**TASK DETAILS:**
Without changing anything, transcribe all of the entries.

**RECORDED DATA:**
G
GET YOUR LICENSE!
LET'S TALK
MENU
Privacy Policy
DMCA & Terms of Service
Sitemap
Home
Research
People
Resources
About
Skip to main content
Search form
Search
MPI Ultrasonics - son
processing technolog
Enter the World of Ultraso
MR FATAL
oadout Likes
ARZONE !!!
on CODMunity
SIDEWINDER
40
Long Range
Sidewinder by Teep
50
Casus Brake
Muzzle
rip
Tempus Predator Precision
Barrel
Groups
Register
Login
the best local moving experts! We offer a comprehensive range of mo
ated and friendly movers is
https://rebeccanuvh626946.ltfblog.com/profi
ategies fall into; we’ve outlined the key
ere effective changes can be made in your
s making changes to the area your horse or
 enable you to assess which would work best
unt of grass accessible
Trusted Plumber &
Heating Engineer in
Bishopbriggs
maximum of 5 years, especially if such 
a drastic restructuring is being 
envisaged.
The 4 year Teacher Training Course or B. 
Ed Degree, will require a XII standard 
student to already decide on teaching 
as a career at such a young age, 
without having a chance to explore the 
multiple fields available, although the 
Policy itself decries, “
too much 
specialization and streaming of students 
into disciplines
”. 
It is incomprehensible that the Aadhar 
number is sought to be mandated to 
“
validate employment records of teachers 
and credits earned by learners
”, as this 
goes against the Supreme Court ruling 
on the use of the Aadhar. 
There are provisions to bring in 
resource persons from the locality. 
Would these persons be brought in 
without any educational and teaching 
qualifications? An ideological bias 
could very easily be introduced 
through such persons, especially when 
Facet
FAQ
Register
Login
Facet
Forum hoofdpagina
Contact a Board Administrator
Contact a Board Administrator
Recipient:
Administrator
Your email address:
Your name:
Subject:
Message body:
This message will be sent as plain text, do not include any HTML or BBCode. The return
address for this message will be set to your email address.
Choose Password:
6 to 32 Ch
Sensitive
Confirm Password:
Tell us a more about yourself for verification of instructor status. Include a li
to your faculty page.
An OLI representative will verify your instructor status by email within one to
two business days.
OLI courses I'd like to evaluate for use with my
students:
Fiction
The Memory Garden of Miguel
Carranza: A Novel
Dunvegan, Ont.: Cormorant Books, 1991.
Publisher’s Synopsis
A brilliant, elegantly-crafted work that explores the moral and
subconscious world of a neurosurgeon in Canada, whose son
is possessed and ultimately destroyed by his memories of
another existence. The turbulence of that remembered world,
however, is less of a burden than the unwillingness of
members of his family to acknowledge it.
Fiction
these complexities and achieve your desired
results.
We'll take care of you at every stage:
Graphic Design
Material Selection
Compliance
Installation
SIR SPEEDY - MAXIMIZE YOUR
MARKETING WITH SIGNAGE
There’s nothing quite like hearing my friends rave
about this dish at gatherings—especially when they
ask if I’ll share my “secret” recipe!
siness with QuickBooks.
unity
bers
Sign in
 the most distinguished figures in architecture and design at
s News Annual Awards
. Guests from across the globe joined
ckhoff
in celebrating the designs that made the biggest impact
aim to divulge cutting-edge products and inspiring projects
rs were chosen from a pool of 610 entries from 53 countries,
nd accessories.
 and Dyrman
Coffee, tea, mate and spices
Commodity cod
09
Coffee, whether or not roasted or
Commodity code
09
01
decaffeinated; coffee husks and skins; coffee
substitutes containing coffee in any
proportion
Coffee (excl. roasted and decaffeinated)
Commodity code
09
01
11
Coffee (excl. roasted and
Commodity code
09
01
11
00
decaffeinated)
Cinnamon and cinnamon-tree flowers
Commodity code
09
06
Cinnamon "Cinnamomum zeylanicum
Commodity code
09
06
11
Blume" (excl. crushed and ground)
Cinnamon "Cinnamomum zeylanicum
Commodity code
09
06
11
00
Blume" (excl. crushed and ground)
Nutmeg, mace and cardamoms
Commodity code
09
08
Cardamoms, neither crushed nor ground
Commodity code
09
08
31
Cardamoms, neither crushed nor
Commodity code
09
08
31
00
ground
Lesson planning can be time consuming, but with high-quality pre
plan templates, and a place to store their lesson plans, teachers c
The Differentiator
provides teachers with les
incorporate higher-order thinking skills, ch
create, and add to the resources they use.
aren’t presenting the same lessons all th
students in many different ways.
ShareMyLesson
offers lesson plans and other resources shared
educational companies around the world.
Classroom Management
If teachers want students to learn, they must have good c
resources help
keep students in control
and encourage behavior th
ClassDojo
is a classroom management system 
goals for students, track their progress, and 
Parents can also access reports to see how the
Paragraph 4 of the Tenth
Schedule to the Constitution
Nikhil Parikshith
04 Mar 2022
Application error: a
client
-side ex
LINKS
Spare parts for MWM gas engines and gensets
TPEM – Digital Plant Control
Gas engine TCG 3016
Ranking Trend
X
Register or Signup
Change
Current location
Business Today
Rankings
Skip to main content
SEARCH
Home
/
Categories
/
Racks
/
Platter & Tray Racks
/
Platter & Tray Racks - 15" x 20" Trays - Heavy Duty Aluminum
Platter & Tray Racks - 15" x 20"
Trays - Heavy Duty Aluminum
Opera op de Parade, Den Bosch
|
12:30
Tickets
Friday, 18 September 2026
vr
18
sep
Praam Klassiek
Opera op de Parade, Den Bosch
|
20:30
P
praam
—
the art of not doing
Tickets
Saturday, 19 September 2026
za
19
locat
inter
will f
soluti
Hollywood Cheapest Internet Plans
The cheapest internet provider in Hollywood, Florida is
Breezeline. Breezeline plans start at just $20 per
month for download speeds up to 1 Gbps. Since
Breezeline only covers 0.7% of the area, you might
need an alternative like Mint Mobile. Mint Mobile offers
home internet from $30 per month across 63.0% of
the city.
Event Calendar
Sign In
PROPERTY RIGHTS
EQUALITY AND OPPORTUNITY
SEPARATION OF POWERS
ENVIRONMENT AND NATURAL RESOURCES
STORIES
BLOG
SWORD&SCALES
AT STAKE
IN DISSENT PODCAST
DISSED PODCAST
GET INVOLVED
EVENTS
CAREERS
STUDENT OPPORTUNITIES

**RESULT:**
G
GET YOUR LICENSE!
LET'S TALK
MENU
Privacy Policy
DMCA & Terms of Service
Sitemap
Home
Research
People
Resources
About
Skip to main content
Search form
Search
MPI Ultrasonics - son
processing technolog
Enter the World of Ultraso
MR FATAL
oadout Likes
ARZONE !!!
on CODMunity
SIDEWINDER
40
Long Range
Sidewinder by Teep
50
Casus Brake
Muzzle
rip
Tempus Predator Precision
Barrel
Groups
Register
Login
the best local moving experts! We offer a comprehensive range of mo
ated and friendly movers is
https://rebeccanuvh626946.ltfblog.com/profi
ategies fall into; we’ve outlined the key
ere effective changes can be made in your
s making changes to the area your horse or
 enable you to assess which would work best
unt of grass accessible
Trusted Plumber &
Heating Engineer in
Bishopbriggs
maximum of 5 years, especially if such 
a drastic restructuring is being 
envisaged.
The 4 year Teacher Training Course or B. 
Ed Degree, will require a XII standard 
student to already decide on teaching 
as a career at such a young age, 
without having a chance to explore the 
multiple fields available, although the 
Policy itself decries, “
too much 
specialization and streaming of students 
into disciplines
”. 
It is incomprehensible that the Aadhar 
number is sought to be mandated to 
“
validate employment records of teachers 
and credits earned by learners
”, as this 
goes against the Supreme Court ruling 
on the use of the Aadhar. 
There are provisions to bring in 
resource persons from the locality. 
Would these persons be brought in 
without any educational and teaching 
qualifications? An ideological bias 
could very easily be introduced 
through such persons, especially when 
Facet
FAQ
Register
Login
Facet
Forum hoofdpagina
Contact a Board Administrator
Contact a Board Administrator
Recipient:
Administrator
Your email address:
Your name:
Subject:
Message body:
This message will be sent as plain text, do not include any HTML or BBCode. The return
address for this message will be set to your email address.
Choose Password:
6 to 32 Ch
Sensitive
Confirm Password:
Tell us a more about yourself for verification of instructor status. Include a li
to your faculty page.
An OLI representative will verify your instructor status by email within one to
two business days.
OLI courses I'd like to evaluate for use with my
students:
Fiction
The Memory Garden of Miguel
Carranza: A Novel
Dunvegan, Ont.: Cormorant Books, 1991.
Publisher’s Synopsis
A brilliant, elegantly-crafted work that explores the moral and
subconscious world of a neurosurgeon in Canada, whose son
is possessed and ultimately destroyed by his memories of
another existence. The turbulence of that remembered world,
however, is less of a burden than the unwillingness of
members of his family to acknowledge it.
Fiction
these complexities and achieve your desired
results.
We'll take care of you at every stage:
Graphic Design
Material Selection
Compliance
Installation
SIR SPEEDY - MAXIMIZE YOUR
MARKETING WITH SIGNAGE
There’s nothing quite like hearing my friends rave
about this dish at gatherings—especially when they
ask if I’ll share my “secret” recipe!
siness with QuickBooks.
unity
bers
Sign in
 the most distinguished figures in architecture and design at
s News Annual Awards
. Guests from across the globe joined
ckhoff
in celebrating the designs that made the biggest impact
aim to divulge cutting-edge products and inspiring projects
rs were chosen from a pool of 610 entries from 53 countries,
nd accessories.
 and Dyrman
Coffee, tea, mate and spices
Commodity cod
09
Coffee, whether or not roasted or
Commodity code
09
01
decaffeinated; coffee husks and skins; coffee
substitutes containing coffee in any
proportion
Coffee (excl. roasted and decaffeinated)
Commodity code
09
01
11
Coffee (excl. roasted and
Commodity code
09
01
11
00
decaffeinated)
Cinnamon and cinnamon-tree flowers
Commodity code
09
06
Cinnamon "Cinnamomum zeylanicum
Commodity code
09
06
11
Blume" (excl. crushed and ground)
Cinnamon "Cinnamomum zeylanicum
Commodity code
09
06
11
00
Blume" (excl. crushed and ground)
Nutmeg, mace and cardamoms
Commodity code
09
08
Cardamoms, neither crushed nor ground
Commodity code
09
08
31
Cardamoms, neither crushed nor
Commodity code
09
08
31
00
ground
Lesson planning can be time consuming, but with high-quality pre
plan templates, and a place to store their lesson plans, teachers c
The Differentiator
provides teachers with les
incorporate higher-order thinking skills, ch
create, and add to the resources they use.
aren’t presenting the same lessons all th
students in many different ways.
ShareMyLesson
offers lesson plans and other resources shared
educational companies around the world.
Classroom Management
If teachers want students to learn, they must have good c
resources help
keep students in control
and encourage behavior th
ClassDojo
is a classroom management system 
goals for students, track their progress, and 
Parents can also access reports to see how the
Paragraph 4 of the Tenth
Schedule to the Constitution
Nikhil Parikshith
04 Mar 2022
Application error: a
client
-side ex
LINKS
Spare parts for MWM gas engines and gensets
TPEM – Digital Plant Control
Gas engine TCG 3016
Ranking Trend
X
Register or Signup
Change
Current location
Business Today
Rankings
Skip to main content
SEARCH
Home
/
Categories
/
Racks
/
Platter & Tray Racks
/
Platter & Tray Racks - 15" x 20" Trays - Heavy Duty Aluminum
Platter & Tray Racks - 15" x 20"
Trays - Heavy Duty Aluminum
Opera op de Parade, Den Bosch
|
12:30
Tickets
Friday, 18 September 2026
vr
18
sep
Praam Klassiek
Opera op de Parade, Den Bosch
|
20:30
P
praam
—
the art of not doing
Tickets
Saturday, 19 September 2026
za
19
locat
inter
will f
soluti
Hollywood Cheapest Internet Plans
The cheapest internet provider in Hollywood, Florida is
Breezeline. Breezeline plans start at just $20 per
month for download speeds up to 1 Gbps. Since
Breezeline only covers 0.7% of the area, you might
need an alternative like Mint Mobile. Mint Mobile offers
home internet from $30 per month across 63.0% of
the city.
Event Calendar
Sign In
PROPERTY RIGHTS
EQUALITY AND OPPORTUNITY
SEPARATION OF POWERS
ENVIRONMENT AND NATURAL RESOURCES
STORIES
BLOG
SWORD&SCALES
AT STAKE
IN DISSENT PODCAST
DISSED PODCAST
GET INVOLVED
EVENTS
CAREERS
STUDENT OPPORTUNITIES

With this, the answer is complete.